__Your assignment__. From the entries below, extract every line that includes the word "bottom".

__Records supplied__.
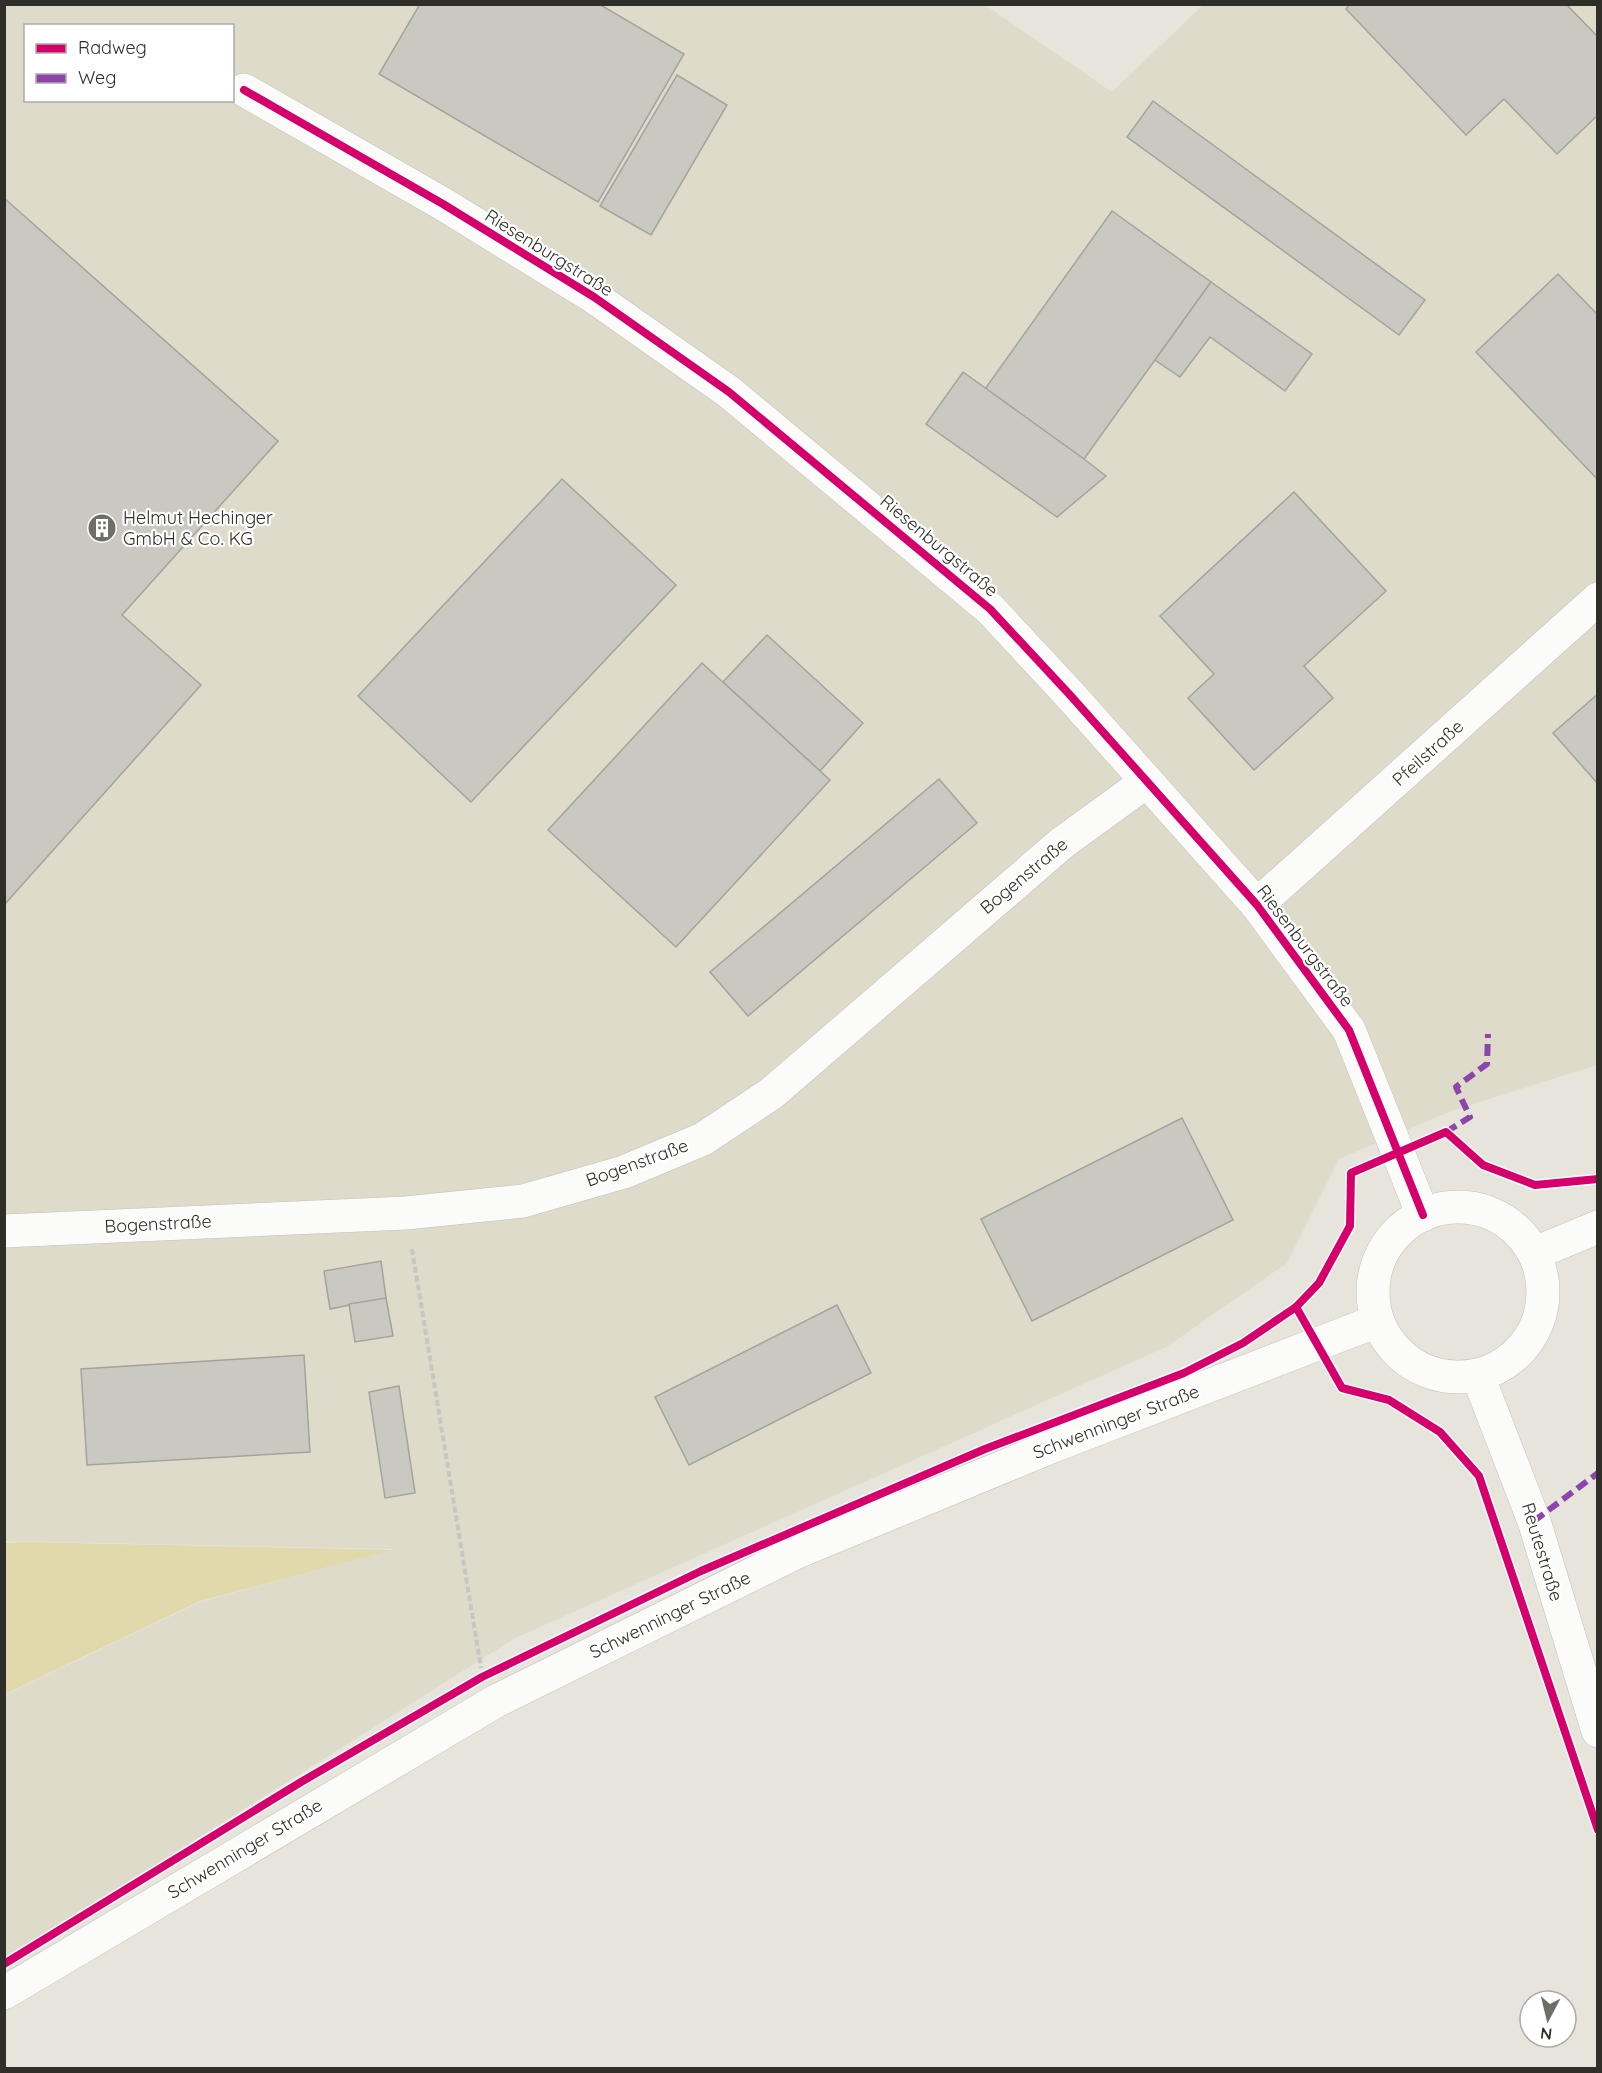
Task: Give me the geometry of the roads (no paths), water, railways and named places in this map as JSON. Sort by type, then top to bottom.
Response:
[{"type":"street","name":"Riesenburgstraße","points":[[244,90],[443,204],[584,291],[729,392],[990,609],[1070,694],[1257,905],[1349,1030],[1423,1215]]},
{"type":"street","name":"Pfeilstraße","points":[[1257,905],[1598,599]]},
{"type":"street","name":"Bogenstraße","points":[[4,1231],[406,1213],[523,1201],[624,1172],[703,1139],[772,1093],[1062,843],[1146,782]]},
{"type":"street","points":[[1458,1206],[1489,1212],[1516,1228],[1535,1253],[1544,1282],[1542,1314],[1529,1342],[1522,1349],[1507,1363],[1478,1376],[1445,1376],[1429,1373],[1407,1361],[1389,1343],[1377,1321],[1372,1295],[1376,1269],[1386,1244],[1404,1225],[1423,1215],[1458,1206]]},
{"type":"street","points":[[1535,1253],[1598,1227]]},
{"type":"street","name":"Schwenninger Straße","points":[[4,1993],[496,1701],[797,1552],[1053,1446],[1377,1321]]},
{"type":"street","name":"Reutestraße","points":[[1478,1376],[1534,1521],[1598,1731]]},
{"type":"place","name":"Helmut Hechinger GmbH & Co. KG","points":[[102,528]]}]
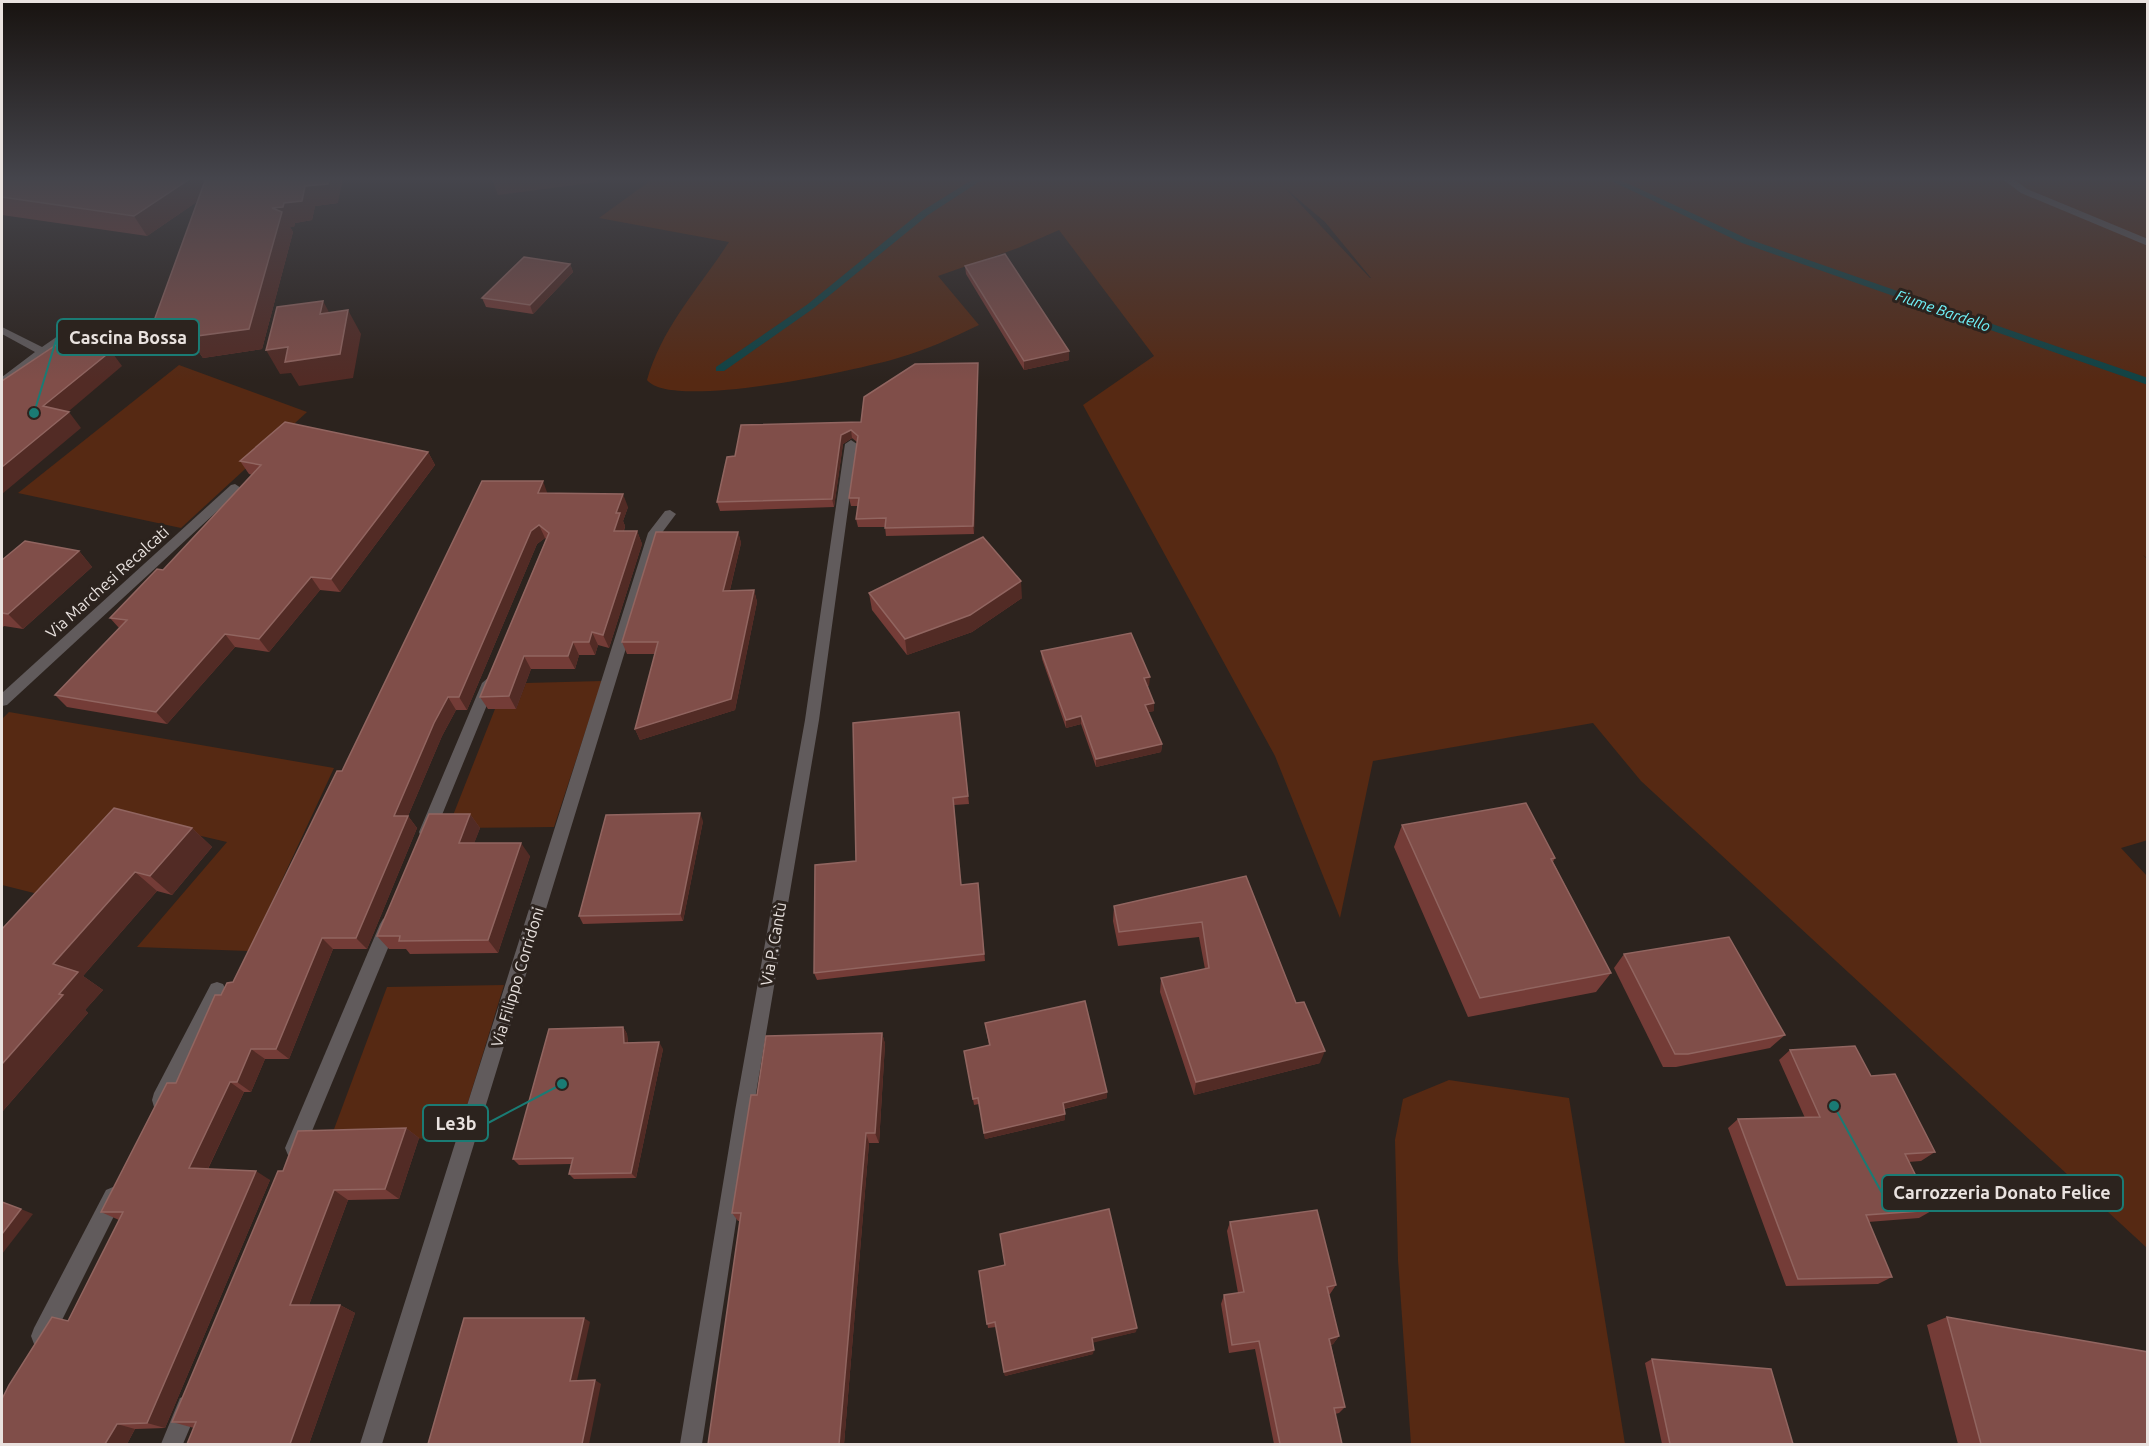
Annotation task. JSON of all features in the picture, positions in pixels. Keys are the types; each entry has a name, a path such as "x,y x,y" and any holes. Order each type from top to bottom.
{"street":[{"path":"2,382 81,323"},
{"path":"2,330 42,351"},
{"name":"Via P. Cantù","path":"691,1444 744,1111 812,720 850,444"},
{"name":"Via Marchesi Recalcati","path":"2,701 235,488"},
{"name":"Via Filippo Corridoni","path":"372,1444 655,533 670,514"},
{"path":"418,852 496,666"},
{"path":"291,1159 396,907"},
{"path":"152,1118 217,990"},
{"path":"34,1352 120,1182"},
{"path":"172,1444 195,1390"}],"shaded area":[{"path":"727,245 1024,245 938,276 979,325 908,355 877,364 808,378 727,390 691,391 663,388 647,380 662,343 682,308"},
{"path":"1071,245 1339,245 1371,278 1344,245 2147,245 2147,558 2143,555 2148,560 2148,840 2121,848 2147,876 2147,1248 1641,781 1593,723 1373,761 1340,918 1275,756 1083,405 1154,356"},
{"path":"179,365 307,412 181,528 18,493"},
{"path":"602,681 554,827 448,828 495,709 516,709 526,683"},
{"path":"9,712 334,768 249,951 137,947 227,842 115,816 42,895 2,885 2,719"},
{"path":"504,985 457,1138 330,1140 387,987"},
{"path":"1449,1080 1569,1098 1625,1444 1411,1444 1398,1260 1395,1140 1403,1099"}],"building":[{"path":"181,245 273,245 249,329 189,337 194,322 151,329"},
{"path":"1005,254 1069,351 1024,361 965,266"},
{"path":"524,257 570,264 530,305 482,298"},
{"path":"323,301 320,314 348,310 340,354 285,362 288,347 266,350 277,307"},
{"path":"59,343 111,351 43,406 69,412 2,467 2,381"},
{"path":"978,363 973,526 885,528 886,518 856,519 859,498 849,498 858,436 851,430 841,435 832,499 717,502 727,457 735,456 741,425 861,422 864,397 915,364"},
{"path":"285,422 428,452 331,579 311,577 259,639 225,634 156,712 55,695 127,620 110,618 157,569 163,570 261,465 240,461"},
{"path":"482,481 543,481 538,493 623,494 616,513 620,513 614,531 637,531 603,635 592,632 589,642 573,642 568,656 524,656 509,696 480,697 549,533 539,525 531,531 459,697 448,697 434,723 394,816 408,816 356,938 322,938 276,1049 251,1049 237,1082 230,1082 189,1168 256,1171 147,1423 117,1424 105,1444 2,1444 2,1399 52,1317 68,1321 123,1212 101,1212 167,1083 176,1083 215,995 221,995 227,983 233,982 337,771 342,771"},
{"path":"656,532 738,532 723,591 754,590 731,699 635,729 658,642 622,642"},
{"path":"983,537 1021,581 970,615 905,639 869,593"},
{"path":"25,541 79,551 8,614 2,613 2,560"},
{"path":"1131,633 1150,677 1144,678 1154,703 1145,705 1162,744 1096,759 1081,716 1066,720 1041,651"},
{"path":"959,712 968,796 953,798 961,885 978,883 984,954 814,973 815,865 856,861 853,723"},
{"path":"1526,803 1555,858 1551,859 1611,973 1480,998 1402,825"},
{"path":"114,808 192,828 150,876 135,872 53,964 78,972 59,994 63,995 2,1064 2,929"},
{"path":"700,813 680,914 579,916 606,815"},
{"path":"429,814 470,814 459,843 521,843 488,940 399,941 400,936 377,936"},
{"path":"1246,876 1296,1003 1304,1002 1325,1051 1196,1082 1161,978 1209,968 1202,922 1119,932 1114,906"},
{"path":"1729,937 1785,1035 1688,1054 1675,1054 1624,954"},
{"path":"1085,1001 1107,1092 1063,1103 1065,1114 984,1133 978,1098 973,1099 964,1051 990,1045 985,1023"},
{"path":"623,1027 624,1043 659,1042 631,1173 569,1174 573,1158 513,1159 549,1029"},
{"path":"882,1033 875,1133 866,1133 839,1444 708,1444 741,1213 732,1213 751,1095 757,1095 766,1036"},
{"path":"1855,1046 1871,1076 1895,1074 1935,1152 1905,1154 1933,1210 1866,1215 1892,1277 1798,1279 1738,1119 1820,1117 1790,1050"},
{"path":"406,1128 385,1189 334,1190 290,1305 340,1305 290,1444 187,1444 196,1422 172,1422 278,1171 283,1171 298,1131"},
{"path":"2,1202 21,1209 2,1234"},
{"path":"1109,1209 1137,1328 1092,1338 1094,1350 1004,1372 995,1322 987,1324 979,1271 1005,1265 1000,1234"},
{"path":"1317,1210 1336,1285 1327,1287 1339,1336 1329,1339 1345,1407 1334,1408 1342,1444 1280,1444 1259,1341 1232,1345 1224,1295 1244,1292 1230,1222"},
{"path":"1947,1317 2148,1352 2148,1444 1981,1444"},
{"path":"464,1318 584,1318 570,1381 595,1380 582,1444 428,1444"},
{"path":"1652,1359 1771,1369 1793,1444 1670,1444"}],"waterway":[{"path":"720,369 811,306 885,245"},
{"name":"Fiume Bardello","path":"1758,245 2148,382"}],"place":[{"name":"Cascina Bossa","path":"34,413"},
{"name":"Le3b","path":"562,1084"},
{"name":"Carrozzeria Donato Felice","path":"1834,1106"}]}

__Answer__.
Task: Give me the geometry of the roads (no paths), water, railways and named places in this map as JSON. Sort by type, then top to bottom.
Annotation task. JSON of all features in the picture, positions in pixels. Keys are the types; each entry has a name, a path such as "x,y x,y" and any holes. Order each type from top to bottom.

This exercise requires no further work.